First Step: Get a Read on Your D
“Women in midlife should have a blood test to find out if they’re low on D,” says Kathy McManus, RD, director of nutrition at Brigham and Women’s Hospital in Boston. “Despite the JAMA study, we know that D is important for bone health because it improves calcium absorption, and that becomes increasingly critical as you go through menopause. To help prevent the fractures half of women 50 and older experience, you need to make your bones as strong as possible.” The most widely used measurement assesses your blood level of 25-hydroxyvitamin D in nanograms per milliliter. A score of 30 to 80 nanograms is considered sufficient.
The Challenges of Getting Enough D
If you’re low, you should bring your level into the normal range, but that’s not as simple as it sounds. “D isn’t found in most natural foods—which means it’s difficult to get from diet alone,” says Marion Nestle, MPH, PhD, a professor in the department of nutrition, food studies and public health at New York University and the author of What to Eat. Fruits and vegetables contain no D, and meat has little. Fatty fish like wild sockeye salmon has one of the highest levels—about 794 IU per three-ounce serving—but farmed fish has much less. Even fortified foods like milk, breakfast cereal and orange juice contain fairly negligible amounts. A cup of milk, for instance, has just 115 IU.

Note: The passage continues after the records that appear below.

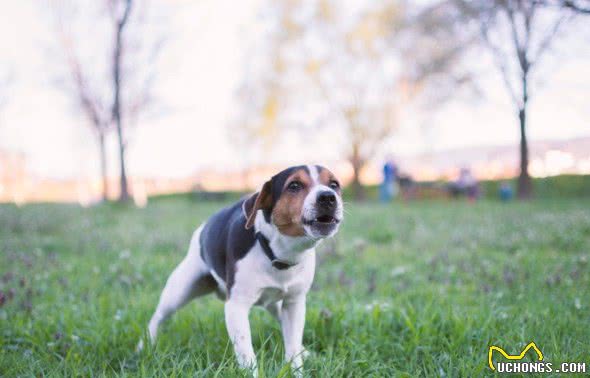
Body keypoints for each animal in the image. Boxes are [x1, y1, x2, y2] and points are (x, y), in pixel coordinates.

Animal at [140, 165, 344, 376]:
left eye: (334, 185)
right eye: (294, 185)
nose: (328, 197)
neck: (276, 254)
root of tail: (204, 226)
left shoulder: (294, 303)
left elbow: (293, 347)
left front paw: (297, 369)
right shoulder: (236, 306)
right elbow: (246, 353)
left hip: (276, 305)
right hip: (179, 291)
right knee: (157, 317)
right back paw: (145, 346)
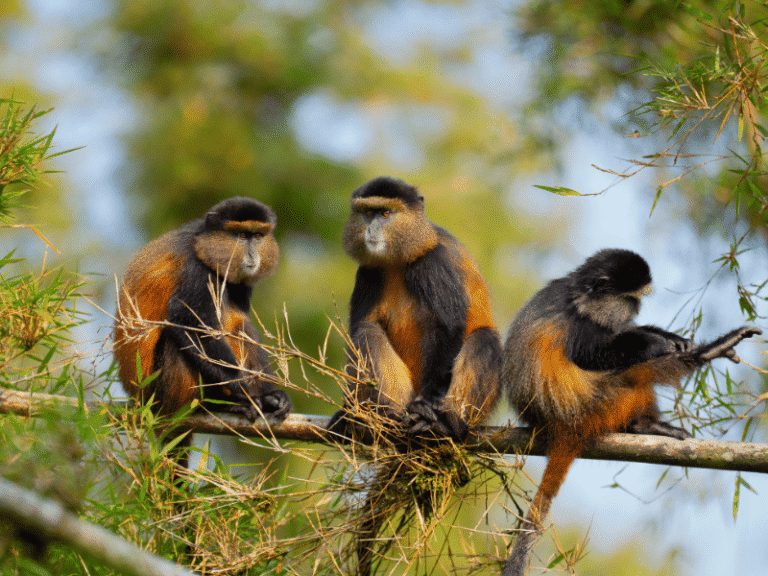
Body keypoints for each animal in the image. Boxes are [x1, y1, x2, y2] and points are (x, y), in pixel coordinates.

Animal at [114, 197, 292, 466]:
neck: (202, 244)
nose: (252, 254)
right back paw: (218, 404)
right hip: (159, 393)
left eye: (258, 236)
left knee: (240, 326)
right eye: (242, 235)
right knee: (175, 340)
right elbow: (187, 321)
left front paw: (271, 396)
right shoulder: (197, 270)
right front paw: (248, 394)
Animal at [327, 175, 502, 442]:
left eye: (385, 214)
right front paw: (348, 412)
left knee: (485, 337)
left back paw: (448, 423)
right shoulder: (367, 273)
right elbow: (358, 331)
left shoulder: (432, 262)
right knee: (367, 331)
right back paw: (385, 415)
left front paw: (429, 404)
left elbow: (448, 327)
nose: (371, 229)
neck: (398, 261)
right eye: (368, 213)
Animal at [500, 248, 761, 576]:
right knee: (635, 372)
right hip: (600, 402)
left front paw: (668, 336)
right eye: (631, 299)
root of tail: (559, 426)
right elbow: (593, 354)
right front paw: (658, 341)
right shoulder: (581, 326)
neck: (578, 296)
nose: (637, 309)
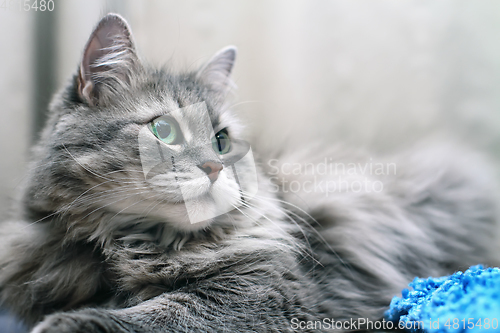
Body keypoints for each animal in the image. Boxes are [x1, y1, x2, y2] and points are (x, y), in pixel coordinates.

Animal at [0, 13, 500, 332]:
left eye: (222, 141)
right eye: (164, 130)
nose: (214, 167)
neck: (131, 239)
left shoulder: (260, 293)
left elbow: (163, 313)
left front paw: (71, 323)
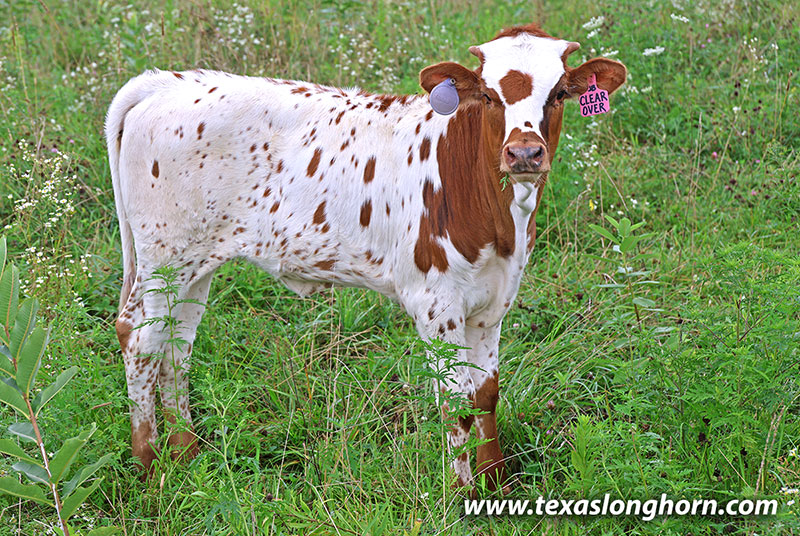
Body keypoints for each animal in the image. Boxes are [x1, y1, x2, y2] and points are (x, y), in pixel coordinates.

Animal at [106, 23, 626, 492]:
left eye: (559, 93)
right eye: (489, 95)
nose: (523, 153)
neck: (500, 218)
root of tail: (168, 82)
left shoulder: (493, 301)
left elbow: (484, 394)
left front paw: (496, 481)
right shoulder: (434, 304)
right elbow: (454, 400)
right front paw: (465, 494)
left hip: (196, 263)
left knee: (177, 341)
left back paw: (187, 454)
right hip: (164, 257)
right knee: (140, 339)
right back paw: (150, 467)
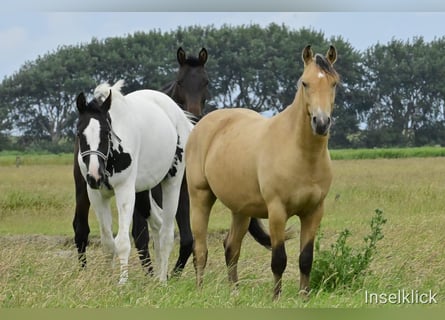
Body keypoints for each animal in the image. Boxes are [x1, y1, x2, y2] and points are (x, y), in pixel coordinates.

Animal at [73, 46, 210, 276]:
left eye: (106, 133)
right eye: (79, 133)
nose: (94, 175)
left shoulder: (125, 190)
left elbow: (123, 242)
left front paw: (122, 281)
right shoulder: (96, 193)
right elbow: (108, 242)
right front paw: (108, 279)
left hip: (171, 184)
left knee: (165, 233)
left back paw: (162, 279)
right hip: (138, 191)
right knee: (154, 224)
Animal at [186, 45, 338, 300]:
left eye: (334, 83)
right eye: (305, 83)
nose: (321, 123)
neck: (301, 153)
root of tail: (202, 124)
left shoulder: (314, 211)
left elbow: (306, 259)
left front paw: (304, 296)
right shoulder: (277, 211)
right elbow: (279, 259)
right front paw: (276, 298)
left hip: (241, 210)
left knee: (231, 248)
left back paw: (234, 293)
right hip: (200, 197)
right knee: (200, 250)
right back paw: (198, 290)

Since D is also produced when ultraviolet B rays strike the skin, the easiest way to get enough is to expose unprotected skin to the sun for 10 to 15 minutes between 10 am and 3 pm a day. But this strategy works only if you live in a sunny climate—and are willing to gamble on upping your odds of getting skin cancer. “Sun exposure causes cumulative damage to the skin, so this is probably not the best way to get D,” says Melvin Chiu, MD, a dermatologist at the David Geffen School of Medicine at the University of California, Los Angeles.
Can you wear sun block and still get vitamin D from solar rays? According to conventional wisdom, sunscreen blocks all D production, but a recent review by Chiu and a colleague suggests it’s not that simple. “Most people don’t apply enough or reapply if they’re spending a lot of time in the sun,” he says. Even so, if you’re a regular sunscreen user (and you should be), you can’t count on producing enough D to maintain healthy levels. Enter the supplements.

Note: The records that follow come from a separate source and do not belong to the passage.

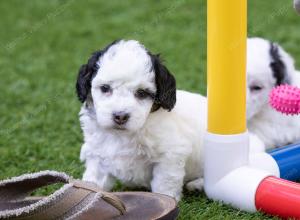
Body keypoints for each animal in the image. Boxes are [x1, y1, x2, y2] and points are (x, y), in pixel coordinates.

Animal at [77, 39, 209, 201]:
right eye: (105, 88)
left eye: (141, 93)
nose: (120, 116)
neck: (122, 135)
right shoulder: (97, 155)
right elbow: (93, 182)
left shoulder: (169, 157)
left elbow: (164, 185)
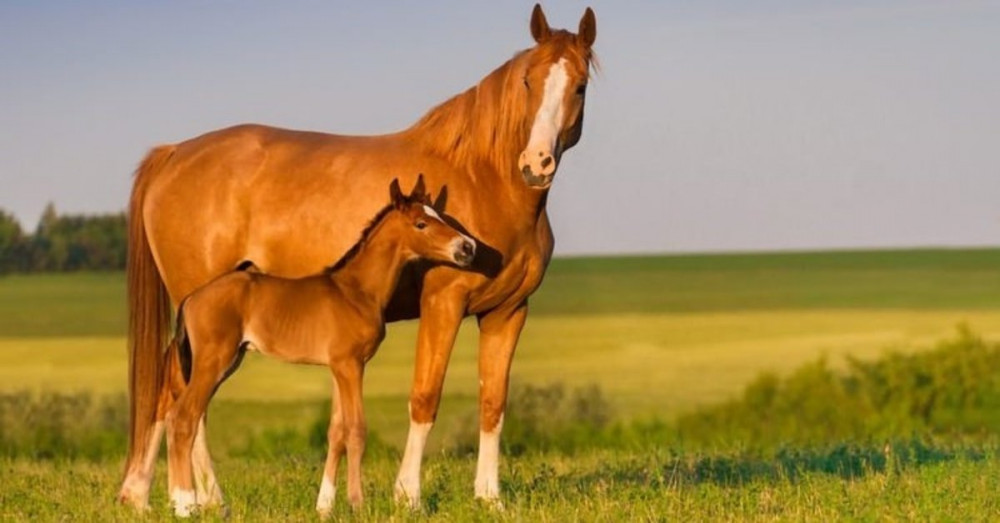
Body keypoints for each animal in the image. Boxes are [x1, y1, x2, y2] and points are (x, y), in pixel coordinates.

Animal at [159, 179, 476, 516]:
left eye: (440, 215)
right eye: (421, 223)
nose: (467, 248)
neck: (356, 291)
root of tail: (191, 299)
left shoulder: (339, 367)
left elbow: (337, 431)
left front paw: (325, 507)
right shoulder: (351, 365)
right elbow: (356, 430)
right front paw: (357, 504)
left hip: (226, 362)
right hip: (213, 361)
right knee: (182, 418)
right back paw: (184, 505)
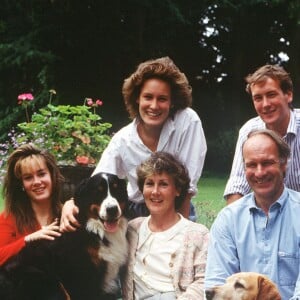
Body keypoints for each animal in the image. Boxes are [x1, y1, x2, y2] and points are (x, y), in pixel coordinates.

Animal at [0, 172, 127, 300]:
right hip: (46, 280)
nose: (112, 209)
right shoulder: (82, 277)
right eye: (98, 192)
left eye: (116, 189)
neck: (94, 229)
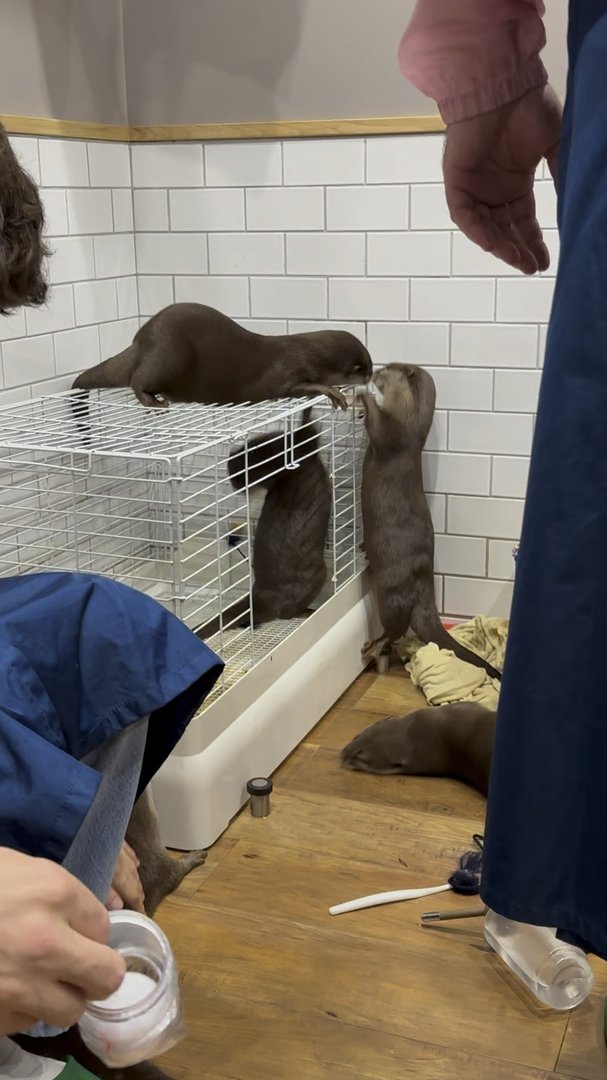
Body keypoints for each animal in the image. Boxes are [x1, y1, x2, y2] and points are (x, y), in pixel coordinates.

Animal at [0, 393, 371, 846]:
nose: (233, 471)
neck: (290, 468)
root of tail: (258, 595)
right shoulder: (305, 444)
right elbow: (306, 421)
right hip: (315, 572)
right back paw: (307, 608)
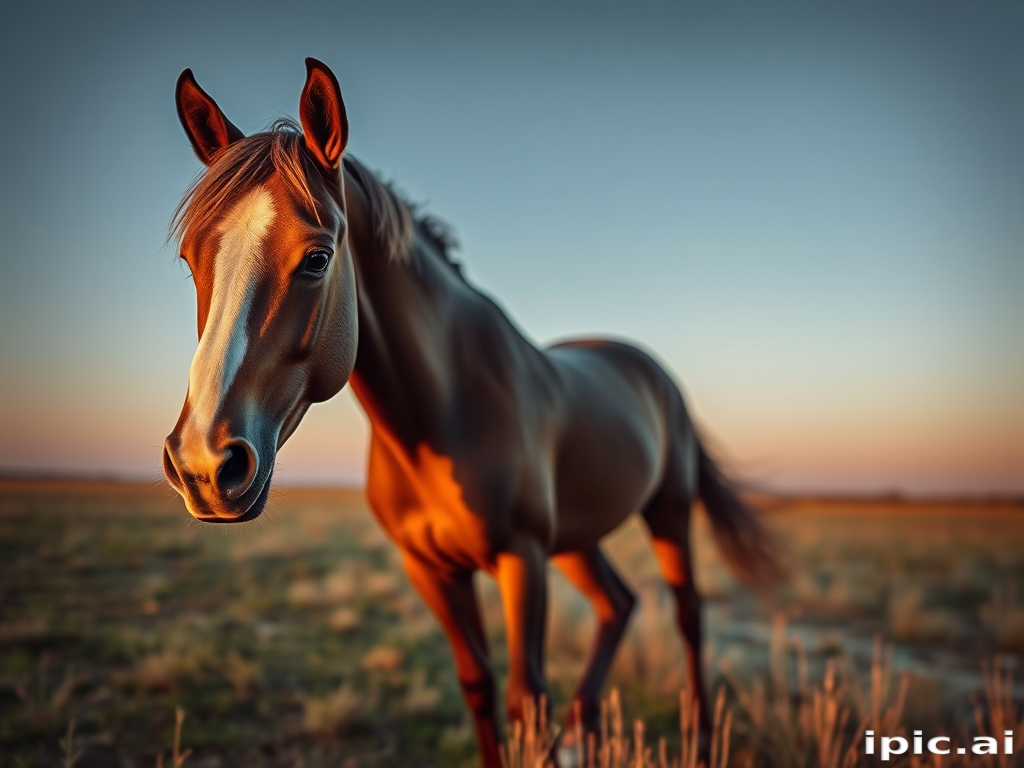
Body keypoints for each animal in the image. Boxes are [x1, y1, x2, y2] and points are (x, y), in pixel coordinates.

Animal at [162, 58, 777, 766]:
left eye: (317, 258)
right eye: (190, 260)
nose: (206, 465)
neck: (440, 414)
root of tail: (650, 370)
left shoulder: (522, 559)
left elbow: (525, 698)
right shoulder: (431, 570)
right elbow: (478, 686)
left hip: (668, 512)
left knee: (687, 618)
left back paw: (697, 737)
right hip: (578, 540)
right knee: (618, 605)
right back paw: (588, 724)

How much to take? Most experts agree that 1,000 to 2,000 IU per day is safe, but the bottom end of that range probably isn’t enough to boost those who are low on D into the adequate level. “Only half of people who have insufficient amounts of D will get to 30 nanograms per milliliter by taking a dose of 1,200 IU a day,” Norman says. To be cautious, start with a 1,000-IU dose and see where you are in two months; if you’re still low, bump it up to 2,000. “Two thousand should bring most people into the desirable range,” Willett says.
Look for a D3 supplement, which provides the kind of D created when skin is exposed to the sun. It raises blood levels more effectively than D2, the plant-based form. You can improve vitamin absorption by as much as 50 percent if you down your pill with your biggest meal of the day, a Cleveland Clinic study reports. “Most people take D with orange juice or toast in the morning, but it doesn’t seem to be well absorbed unless you also eat some fat, because D is fat soluble,” says Angelo Licata, MD, an endocrinologist who worked on the study.